Listed entries section start
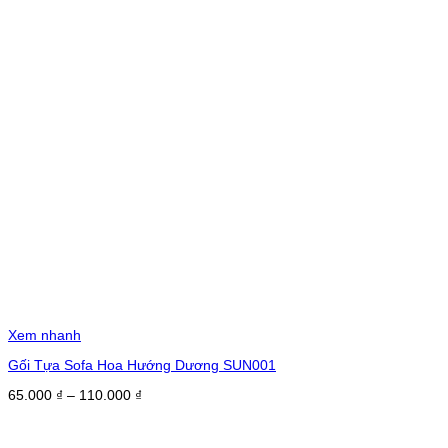
Xem nhanh
Gối Tựa Sofa Hoa Hướng Dương SUN001
Khoảng
65.000
₫
–
110.000
₫
giá:
từ
65.000 ₫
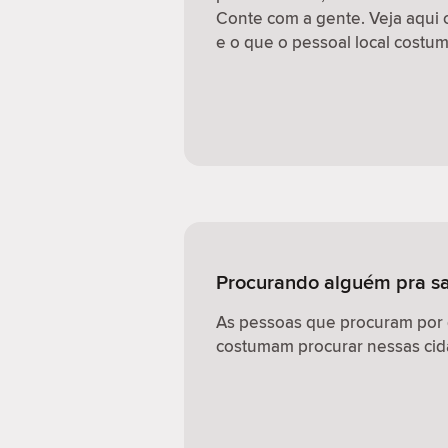
Conte com a gente. Veja aqui 
e o que o pessoal local costum
Procurando alguém pra sa
As pessoas que procuram por
costumam procurar nessas cid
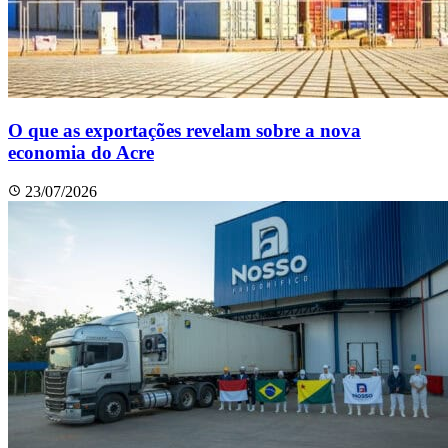
O que as exportações revelam sobre a nova
economia do Acre
23/07/2026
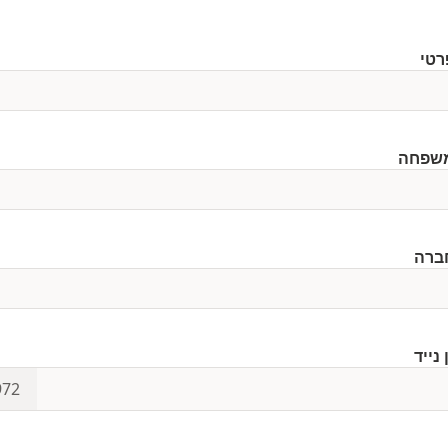
רטי
שפחה
ברה
נייד
972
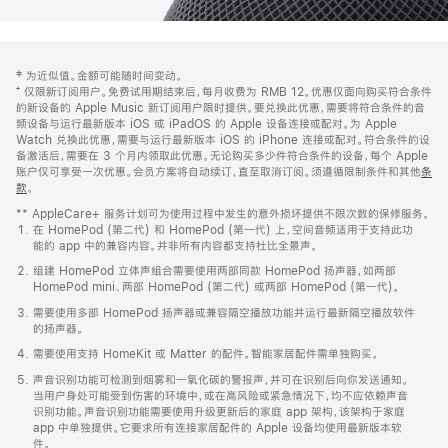
网
脚
‡ 为近似值。金额可能随时间变动。
注
页
⁺ 仅限新订阅用户。免费试用期结束后，每月收费为 RMB 12。优惠仅面向购买符合条件
页
的新设备的 Apple Music 新订阅用户限时提供。要兑换此优惠，需要将符合条件的音
频设备与运行最新版本 iOS 或 iPadOS 的 Apple 设备连接或配对。为 Apple
脚
Watch 兑换此优惠，需要与运行最新版本 iOS 的 iPhone 连接或配对。符合条件的设
备激活后，需要在 3 个月内领取此优惠。无论购买多少件符合条件的设备，每个 Apple
账户仅可享受一次优惠。会员方案将自动续订，直至取消订阅。须遵循限制条件和其他
条
款
。
(在
新
** AppleCare+ 服务计划可为使用过程中发生的意外损坏提供不限次数的保修服务。
窗
在 HomePod (第二代) 和 HomePod (第一代) 上，空间音频适用于支持此功
口
能的 app 中的兼容内容。并非所有内容都支持杜比全景声。
中
打
组建 HomePod 立体声组合需要使用两部同款 HomePod 扬声器，如两部
开)
HomePod mini、两部 HomePod (第二代) 或两部 HomePod (第一代)。
需要使用多部 HomePod 扬声器或兼容隔空播放功能并运行最新隔空播放软件
的扬声器。
需要使用支持 HomeKit 或 Matter 的配件。智能家居配件需单独购买。
声音识别功能可检测到烟雾和一氧化碳的警报声，并可在识别后向你发送通知。
当用户身处可能受到伤害的环境中，或在高风险或紧急情况下，均不应依赖声音
识别功能。声音识别功能需要使用升级更新后的家庭 app 架构，该架构于家庭
app 中单独提供。它要求所有连接家居配件的 Apple 设备均使用最新版本软
件。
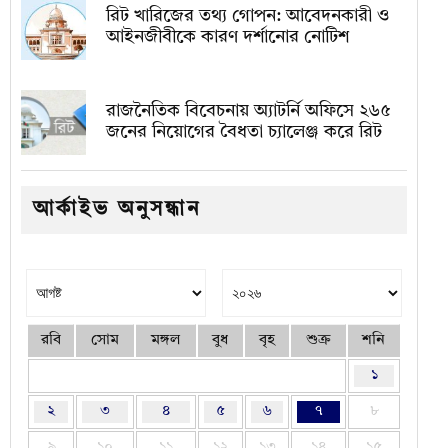
রিট খারিজের তথ্য গোপন: আবেদনকারী ও
আইনজীবীকে কারণ দর্শানোর নোটিশ
রাজনৈতিক বিবেচনায় অ‍্যাটর্নি অফিসে ২৬৫
জনের নিয়োগের বৈধতা চ্যালেঞ্জ করে রিট
আর্কাইভ অনুসন্ধান
রবি
সোম
মঙ্গল
বুধ
বৃহ
শুক্র
শনি
১
২
৩
৪
৫
৬
৭
৮
৯
১০
১১
১২
১৩
১৪
১৫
Listed entries section end
**Exercise prompt**
The answer must be the data above, repeated exactly, with no pictures.

**Answer for the task**
Xem nhanh
Gối Tựa Sofa Hoa Hướng Dương SUN001
Khoảng
65.000
₫
–
110.000
₫
giá:
từ
65.000 ₫
Conte com a gente. Veja aqui 
e o que o pessoal local costum
Procurando alguém pra sa
As pessoas que procuram por
costumam procurar nessas cid
O que as exportações revelam sobre a nova
economia do Acre
23/07/2026
רטי
שפחה
ברה
נייד
972
网
脚
‡ 为近似值。金额可能随时间变动。
注
页
⁺ 仅限新订阅用户。免费试用期结束后，每月收费为 RMB 12。优惠仅面向购买符合条件
页
的新设备的 Apple Music 新订阅用户限时提供。要兑换此优惠，需要将符合条件的音
频设备与运行最新版本 iOS 或 iPadOS 的 Apple 设备连接或配对。为 Apple
脚
Watch 兑换此优惠，需要与运行最新版本 iOS 的 iPhone 连接或配对。符合条件的设
备激活后，需要在 3 个月内领取此优惠。无论购买多少件符合条件的设备，每个 Apple
账户仅可享受一次优惠。会员方案将自动续订，直至取消订阅。须遵循限制条件和其他
条
款
。
(在
新
** AppleCare+ 服务计划可为使用过程中发生的意外损坏提供不限次数的保修服务。
窗
在 HomePod (第二代) 和 HomePod (第一代) 上，空间音频适用于支持此功
口
能的 app 中的兼容内容。并非所有内容都支持杜比全景声。
中
打
组建 HomePod 立体声组合需要使用两部同款 HomePod 扬声器，如两部
开)
HomePod mini、两部 HomePod (第二代) 或两部 HomePod (第一代)。
需要使用多部 HomePod 扬声器或兼容隔空播放功能并运行最新隔空播放软件
的扬声器。
需要使用支持 HomeKit 或 Matter 的配件。智能家居配件需单独购买。
声音识别功能可检测到烟雾和一氧化碳的警报声，并可在识别后向你发送通知。
当用户身处可能受到伤害的环境中，或在高风险或紧急情况下，均不应依赖声音
识别功能。声音识别功能需要使用升级更新后的家庭 app 架构，该架构于家庭
app 中单独提供。它要求所有连接家居配件的 Apple 设备均使用最新版本软
件。
রিট খারিজের তথ্য গোপন: আবেদনকারী ও
আইনজীবীকে কারণ দর্শানোর নোটিশ
রাজনৈতিক বিবেচনায় অ‍্যাটর্নি অফিসে ২৬৫
জনের নিয়োগের বৈধতা চ্যালেঞ্জ করে রিট
আর্কাইভ অনুসন্ধান
রবি
সোম
মঙ্গল
বুধ
বৃহ
শুক্র
শনি
১
২
৩
৪
৫
৬
৭
৮
৯
১০
১১
১২
১৩
১৪
১৫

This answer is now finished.